■ INFORMATION
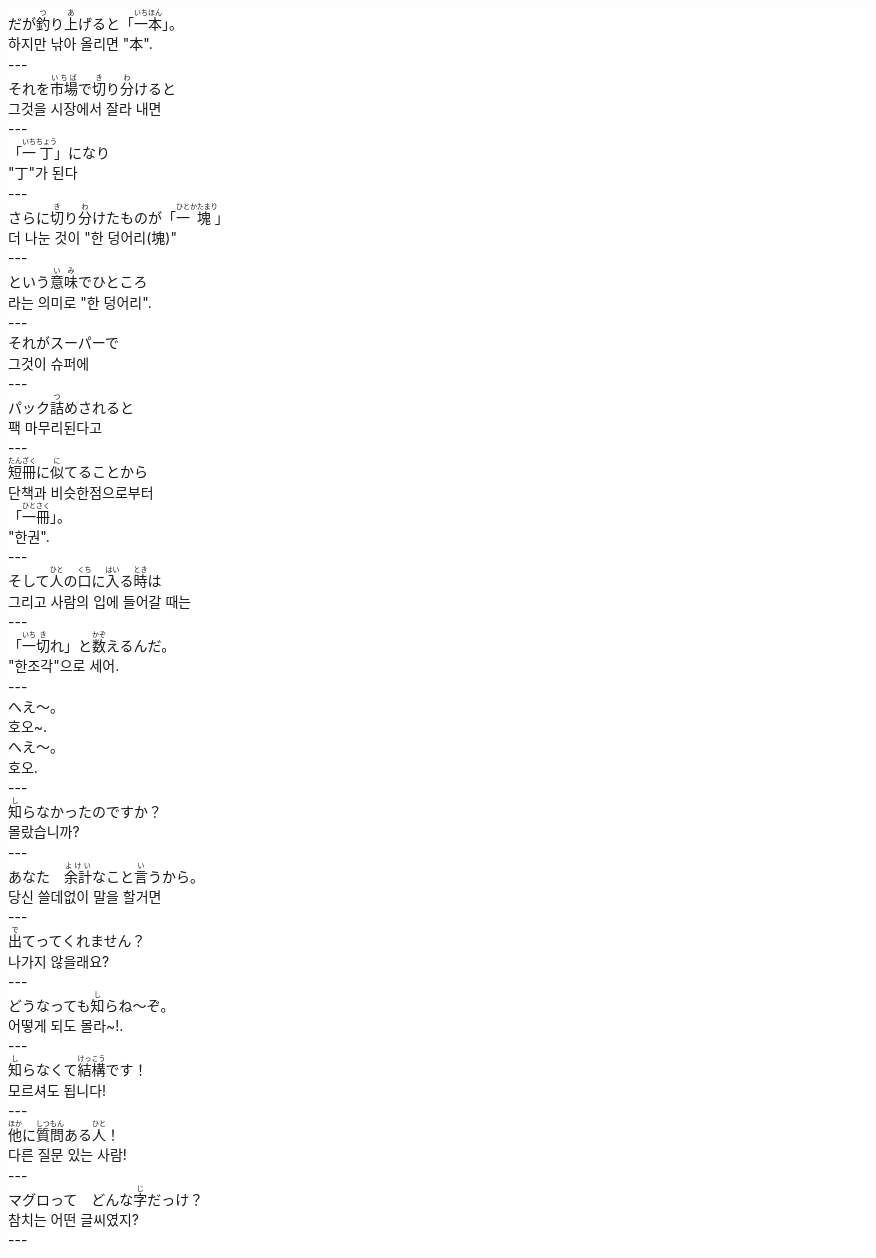 だが<ruby><rb>釣</rb><rt>つ</rt></ruby>り<ruby><rb>上</rb><rt>あ</rt></ruby>げると「<ruby><rb>一</rb><rt>いち</rt></ruby><ruby><rb>本</rb><rt>ほん</rt></ruby>」。<br>
하지만 낚아 올리면 "本".<br>
---<br>
それを<ruby><rb>市場</rb><rt>いちば</rt></ruby>で<ruby><rb>切</rb><rt>き</rt></ruby>り<ruby><rb>分</rb><rt>わ</rt></ruby>けると<br>
그것을 시장에서 잘라 내면<br>
---<br>
「<ruby><rb>一</rb><rt>いち</rt></ruby><ruby><rb>丁</rb><rt>ちょう</rt></ruby>」になり<br>
"丁"가 된다<br>
---<br>
さらに<ruby><rb>切</rb><rt>き</rt></ruby>り<ruby><rb>分</rb><rt>わ</rt></ruby>けたものが「<ruby><rb>一</rb><rt>ひと</rt></ruby><ruby><rb>塊</rb><rt>かたまり</rt></ruby>」<br>
더 나눈 것이 "한 덩어리(塊)"<br>
---<br>
という<ruby><rb>意味</rb><rt>いみ</rt></ruby>でひところ<br>
라는 의미로 "한 덩어리".<br>
---<br>
それがスーパーで<br>
그것이 슈퍼에<br>
---<br>
パック<ruby><rb>詰</rb><rt>つ</rt></ruby>めされると<br>
팩 마무리된다고<br>
---<br>
<ruby><rb>短冊</rb><rt>たんざく</rt></ruby>に<ruby><rb>似</rb><rt>に</rt></ruby>てることから<br>
단책과 비슷한점으로부터<br>
「<ruby><rb>一</rb><rt>ひと</rt></ruby><ruby><rb>冊</rb><rt>さく</rt></ruby>」。<br>
"한권".<br>
---<br>
そして<ruby><rb>人</rb><rt>ひと</rt></ruby>の<ruby><rb>口</rb><rt>くち</rt></ruby>に<ruby><rb>入</rb><rt>はい</rt></ruby>る<ruby><rb>時</rb><rt>とき</rt></ruby>は<br>
그리고 사람의 입에 들어갈 때는<br>
---<br>
「<ruby><rb>一</rb><rt>いち</rt></ruby><ruby><rb>切</rb><rt>き</rt></ruby>れ」と<ruby><rb>数</rb><rt>かぞ</rt></ruby>えるんだ。<br>
"한조각"으로 세어.<br>
---<br>
へえ～。<br>
호오~.<br>
へえ～。<br>
호오.<br>
---<br>
<ruby><rb>知</rb><rt>し</rt></ruby>らなかったのですか？<br>
몰랐습니까?<br>
---<br>
あなた　<ruby><rb>余計</rb><rt>よけい</rt></ruby>なこと<ruby><rb>言</rb><rt>い</rt></ruby>うから。<br>
당신 쓸데없이 말을 할거면<br>
---<br>
<ruby><rb>出</rb><rt>で</rt></ruby>てってくれません？<br>
나가지 않을래요?<br>
---<br>
どうなっても<ruby><rb>知</rb><rt>し</rt></ruby>らね～ぞ。<br>
어떻게 되도 몰라~!.<br>
---<br>
<ruby><rb>知</rb><rt>し</rt></ruby>らなくて<ruby><rb>結構</rb><rt>けっこう</rt></ruby>です！<br>
모르셔도 됩니다!<br>
---<br>
<ruby><rb>他</rb><rt>ほか</rt></ruby>に<ruby><rb>質問</rb><rt>しつもん</rt></ruby>ある<ruby><rb>人</rb><rt>ひと</rt></ruby>！<br>
다른 질문 있는 사람!<br>
---<br>
マグロって　どんな<ruby><rb>字</rb><rt>じ</rt></ruby>だっけ？<br>
참치는 어떤 글씨였지?<br>
---<br>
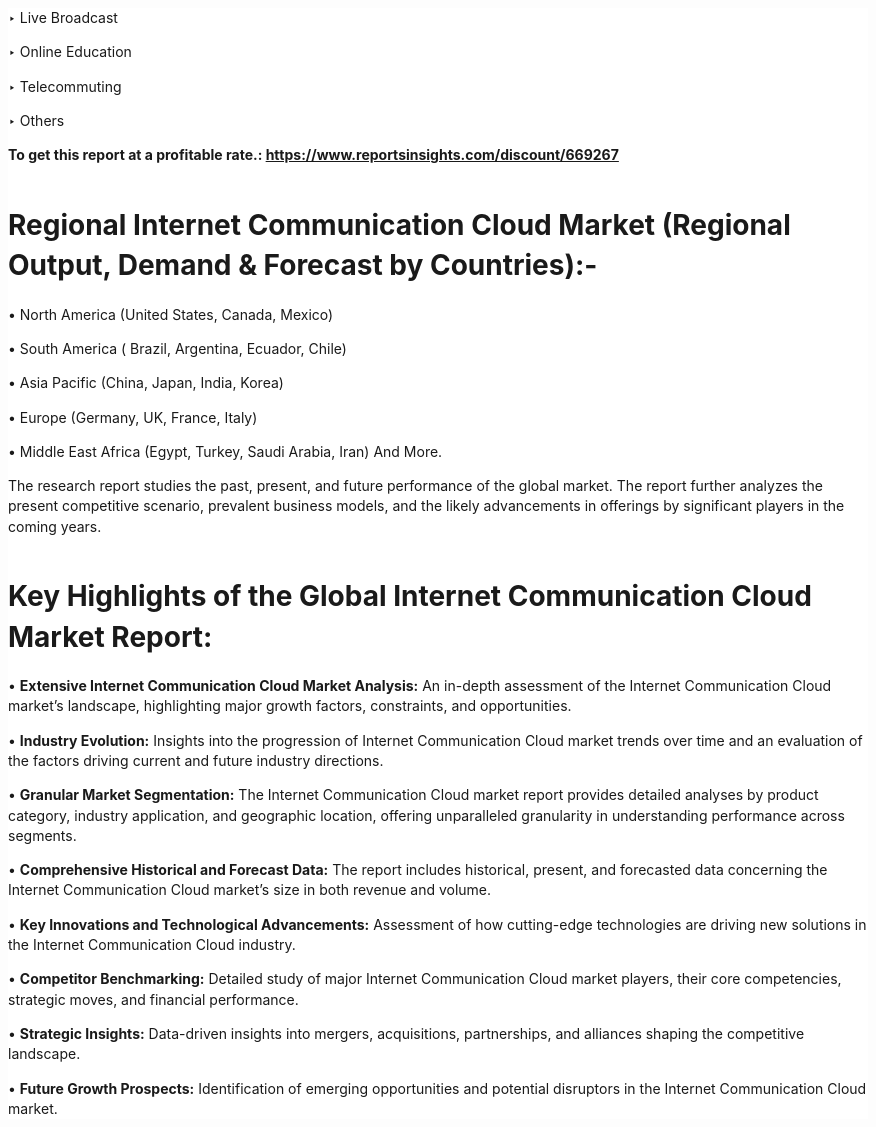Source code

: ‣ Live Broadcast

‣ Online Education

‣ Telecommuting

‣ Others

<strong>To get this report at a profitable rate.: <a href=https://www.reportsinsights.com/discount/669267>https://www.reportsinsights.com/discount/669267</a></strong></font>

# <strong>Regional Internet Communication Cloud Market (Regional Output, Demand &amp; Forecast by Countries):-</strong>

• North America (United States, Canada, Mexico)

• South America ( Brazil, Argentina, Ecuador, Chile)

• Asia Pacific (China, Japan, India, Korea)

• Europe (Germany, UK, France, Italy)

• Middle East Africa (Egypt, Turkey, Saudi Arabia, Iran) And More.

The research report studies the past, present, and future performance of the global market. The report further analyzes the present competitive scenario, prevalent business models, and the likely advancements in offerings by significant players in the coming years.

# <strong>Key Highlights of the Global Internet Communication Cloud Market Report:</strong>

• <strong>Extensive Internet Communication Cloud Market Analysis:</strong> An in-depth assessment of the Internet Communication Cloud market’s landscape, highlighting major growth factors, constraints, and opportunities.

• <strong>Industry Evolution:</strong> Insights into the progression of Internet Communication Cloud market trends over time and an evaluation of the factors driving current and future industry directions.

• <strong>Granular Market Segmentation:</strong> The Internet Communication Cloud market report provides detailed analyses by product category, industry application, and geographic location, offering unparalleled granularity in understanding performance across segments.

• <strong>Comprehensive Historical and Forecast Data:</strong> The report includes historical, present, and forecasted data concerning the Internet Communication Cloud market’s size in both revenue and volume.

• <strong>Key Innovations and Technological Advancements:</strong> Assessment of how cutting-edge technologies are driving new solutions in the Internet Communication Cloud industry.

• <strong>Competitor Benchmarking:</strong> Detailed study of major Internet Communication Cloud market players, their core competencies, strategic moves, and financial performance.

• <strong>Strategic Insights:</strong> Data-driven insights into mergers, acquisitions, partnerships, and alliances shaping the competitive landscape.

• <strong>Future Growth Prospects:</strong> Identification of emerging opportunities and potential disruptors in the Internet Communication Cloud market.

■ ABOUT THIS TASK
Only the number is required: state how many lines of the entries hold the word "America".

■ RESPONSE FOR THIS EXERCISE
2